It's complicated. The exponential map is always surjective (but never injective) for $G$ a compact connected Lie group. Terence Tao gives a proof using Riemannian geometry here; for particular compact groups like $SO(n)$ or $U(n)$ this can be done by a direct computation using the spectral theorem.
Outside of the compact case, it's a classic exercise to show that the exponential map isn't surjective for $G = SL_2(\mathbb{R})$, and this has come up several times on math.SE before; see, for example, this question.
The question linked by The Chaz 2.0 in the comments contains a very nice but somewhat complicated characterization of injectivity. A necessary condition is that $G$ has trivial maximal compact subgroup (equivalently, no subgroup isomorphic to $S^1$) and that it be simply connected, and a sufficient condition is that $G$ is a simply connected nilpotent Lie group.
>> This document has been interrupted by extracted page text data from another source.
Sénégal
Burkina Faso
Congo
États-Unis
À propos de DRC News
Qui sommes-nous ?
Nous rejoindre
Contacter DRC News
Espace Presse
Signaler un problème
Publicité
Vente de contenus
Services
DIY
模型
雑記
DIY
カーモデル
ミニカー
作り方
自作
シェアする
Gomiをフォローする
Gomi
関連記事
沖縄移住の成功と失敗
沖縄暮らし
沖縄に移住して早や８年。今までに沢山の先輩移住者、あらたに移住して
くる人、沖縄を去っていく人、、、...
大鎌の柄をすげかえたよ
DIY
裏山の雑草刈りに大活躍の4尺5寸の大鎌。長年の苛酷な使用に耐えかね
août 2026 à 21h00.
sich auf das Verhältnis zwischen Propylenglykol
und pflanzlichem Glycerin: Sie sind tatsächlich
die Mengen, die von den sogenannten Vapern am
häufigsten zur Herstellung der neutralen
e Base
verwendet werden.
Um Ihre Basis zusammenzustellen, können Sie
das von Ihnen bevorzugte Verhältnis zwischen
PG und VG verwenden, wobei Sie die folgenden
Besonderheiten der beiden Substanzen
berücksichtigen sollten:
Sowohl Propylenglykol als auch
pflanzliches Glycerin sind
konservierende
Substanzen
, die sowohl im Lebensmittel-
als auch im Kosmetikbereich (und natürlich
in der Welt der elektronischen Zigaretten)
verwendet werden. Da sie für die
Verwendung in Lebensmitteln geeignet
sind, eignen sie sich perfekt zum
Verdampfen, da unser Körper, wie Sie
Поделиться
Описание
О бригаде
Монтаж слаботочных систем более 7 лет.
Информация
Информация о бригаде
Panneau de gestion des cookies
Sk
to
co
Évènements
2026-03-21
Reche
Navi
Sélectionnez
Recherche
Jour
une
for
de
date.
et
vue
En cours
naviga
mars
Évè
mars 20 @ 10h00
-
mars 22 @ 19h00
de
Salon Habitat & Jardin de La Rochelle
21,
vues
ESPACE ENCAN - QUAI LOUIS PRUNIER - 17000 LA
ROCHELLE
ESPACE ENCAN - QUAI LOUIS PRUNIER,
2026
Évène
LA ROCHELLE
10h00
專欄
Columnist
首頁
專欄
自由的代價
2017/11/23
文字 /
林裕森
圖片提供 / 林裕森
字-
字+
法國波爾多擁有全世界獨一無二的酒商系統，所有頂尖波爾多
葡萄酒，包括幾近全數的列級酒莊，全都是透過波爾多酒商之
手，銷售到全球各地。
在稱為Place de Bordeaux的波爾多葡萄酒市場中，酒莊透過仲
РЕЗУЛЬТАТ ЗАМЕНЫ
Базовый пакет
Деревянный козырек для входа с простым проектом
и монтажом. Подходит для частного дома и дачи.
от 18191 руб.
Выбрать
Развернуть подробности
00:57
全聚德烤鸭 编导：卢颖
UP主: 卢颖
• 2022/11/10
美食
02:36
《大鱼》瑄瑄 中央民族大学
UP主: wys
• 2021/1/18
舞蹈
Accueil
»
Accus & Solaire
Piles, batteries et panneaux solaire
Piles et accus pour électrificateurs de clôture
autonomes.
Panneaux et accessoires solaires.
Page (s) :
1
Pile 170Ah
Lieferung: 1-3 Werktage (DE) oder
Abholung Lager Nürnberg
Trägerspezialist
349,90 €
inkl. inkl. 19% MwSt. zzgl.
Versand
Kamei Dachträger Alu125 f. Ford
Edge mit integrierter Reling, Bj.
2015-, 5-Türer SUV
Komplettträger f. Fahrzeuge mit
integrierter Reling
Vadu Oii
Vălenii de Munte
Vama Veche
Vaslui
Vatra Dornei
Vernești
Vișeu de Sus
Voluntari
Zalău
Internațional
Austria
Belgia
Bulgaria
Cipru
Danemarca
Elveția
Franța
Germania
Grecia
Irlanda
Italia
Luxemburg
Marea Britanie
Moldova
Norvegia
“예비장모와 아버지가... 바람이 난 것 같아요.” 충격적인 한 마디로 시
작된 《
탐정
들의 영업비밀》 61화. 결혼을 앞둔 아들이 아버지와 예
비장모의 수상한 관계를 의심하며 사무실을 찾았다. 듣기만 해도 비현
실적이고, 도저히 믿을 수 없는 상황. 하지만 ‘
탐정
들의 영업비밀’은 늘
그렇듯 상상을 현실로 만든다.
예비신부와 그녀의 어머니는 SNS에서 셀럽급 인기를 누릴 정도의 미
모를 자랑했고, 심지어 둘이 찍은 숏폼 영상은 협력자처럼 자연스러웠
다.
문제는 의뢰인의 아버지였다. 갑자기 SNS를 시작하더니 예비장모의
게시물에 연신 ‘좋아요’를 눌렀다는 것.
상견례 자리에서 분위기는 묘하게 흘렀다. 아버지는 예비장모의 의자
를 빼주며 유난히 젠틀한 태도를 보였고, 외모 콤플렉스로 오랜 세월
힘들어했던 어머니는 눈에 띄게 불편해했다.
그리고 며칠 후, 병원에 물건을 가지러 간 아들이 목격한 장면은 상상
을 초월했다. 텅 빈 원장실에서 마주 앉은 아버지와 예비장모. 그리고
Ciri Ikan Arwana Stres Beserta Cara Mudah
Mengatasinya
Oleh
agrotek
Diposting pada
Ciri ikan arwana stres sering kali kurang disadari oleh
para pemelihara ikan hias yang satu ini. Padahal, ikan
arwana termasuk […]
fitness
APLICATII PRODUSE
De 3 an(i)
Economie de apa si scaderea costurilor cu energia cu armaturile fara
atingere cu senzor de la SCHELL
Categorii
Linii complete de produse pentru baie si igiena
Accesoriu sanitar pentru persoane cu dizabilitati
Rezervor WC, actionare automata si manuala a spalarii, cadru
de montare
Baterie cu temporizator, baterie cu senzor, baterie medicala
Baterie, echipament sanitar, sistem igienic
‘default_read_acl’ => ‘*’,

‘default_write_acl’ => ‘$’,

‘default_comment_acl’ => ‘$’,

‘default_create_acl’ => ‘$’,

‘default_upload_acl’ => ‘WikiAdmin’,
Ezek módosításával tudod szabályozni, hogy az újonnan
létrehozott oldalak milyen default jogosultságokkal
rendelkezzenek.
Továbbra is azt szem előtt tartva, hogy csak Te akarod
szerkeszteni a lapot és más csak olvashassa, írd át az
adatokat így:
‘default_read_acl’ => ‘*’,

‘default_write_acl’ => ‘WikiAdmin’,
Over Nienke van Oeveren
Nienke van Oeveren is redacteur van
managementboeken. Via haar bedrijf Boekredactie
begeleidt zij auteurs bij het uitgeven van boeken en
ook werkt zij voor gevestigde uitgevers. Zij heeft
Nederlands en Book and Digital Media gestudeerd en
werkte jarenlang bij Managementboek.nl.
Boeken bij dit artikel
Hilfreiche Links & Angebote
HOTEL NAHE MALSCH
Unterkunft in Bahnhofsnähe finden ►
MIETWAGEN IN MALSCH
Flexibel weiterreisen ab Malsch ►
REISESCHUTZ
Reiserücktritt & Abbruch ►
It's worth noting that in practice you really don't need either injectivity or surjectivity of the exponential map as much as you might think you do, and usually it suffices to use the weaker facts that
- the exponential map is a local diffeomorphism in a neighborhood of the identity, and
- a neighborhood of the identity generates a connected topological group, so a connected Lie group $G$ is generated by the image of the exponential map.
For example, these two facts imply that a homomorphism $G \to H$ of Lie groups, where $G$ is connected, is determined by its derivative $\mathfrak{g} \to \mathfrak{h}$.